*** Opening of Information ***

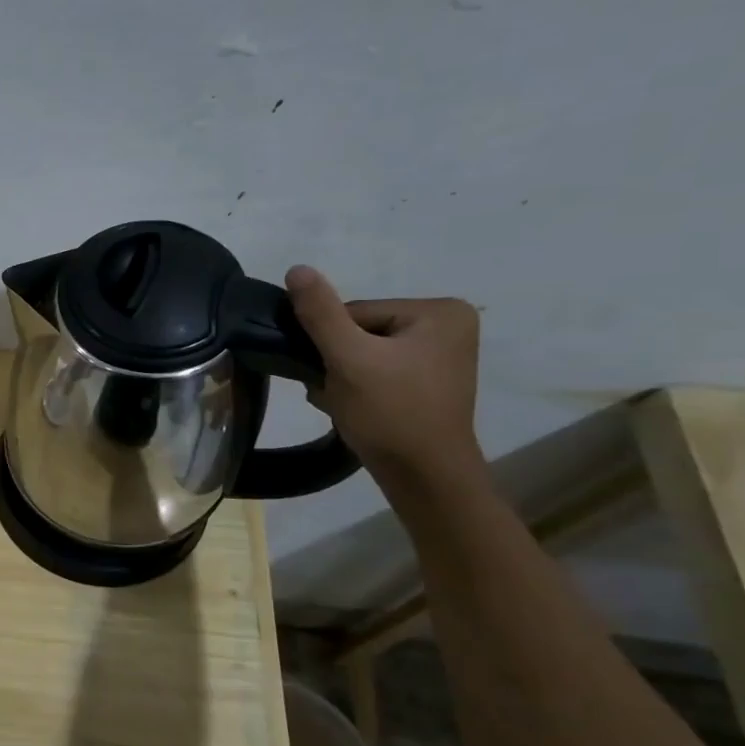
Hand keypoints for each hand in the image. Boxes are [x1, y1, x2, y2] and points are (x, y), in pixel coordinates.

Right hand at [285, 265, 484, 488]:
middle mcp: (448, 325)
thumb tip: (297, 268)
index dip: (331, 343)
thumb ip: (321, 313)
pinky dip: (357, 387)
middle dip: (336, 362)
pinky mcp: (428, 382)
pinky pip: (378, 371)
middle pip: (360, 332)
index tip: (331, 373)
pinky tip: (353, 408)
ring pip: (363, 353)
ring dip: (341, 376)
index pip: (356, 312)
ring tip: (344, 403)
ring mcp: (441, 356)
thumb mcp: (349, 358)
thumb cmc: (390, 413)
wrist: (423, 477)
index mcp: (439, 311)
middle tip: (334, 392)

*** Close of Information ***

• The problem: The reply must consist solely of the lines from the one containing "middle dip: (336, 362)" through the last line of the data, reproduced exactly.

• Expected output:
middle dip: (336, 362)
pinky mcp: (428, 382)
pinky pip: (378, 371)
middle pip: (360, 332)
index tip: (331, 373)
pinky tip: (353, 408)
ring pip: (363, 353)
ring dip: (341, 376)
index pip: (356, 312)
ring tip: (344, 403)
ring mcp: (441, 356)
thumb mcp: (349, 358)
thumb cmc: (390, 413)
wrist: (423, 477)
index mcp: (439, 311)
middle tip: (334, 392)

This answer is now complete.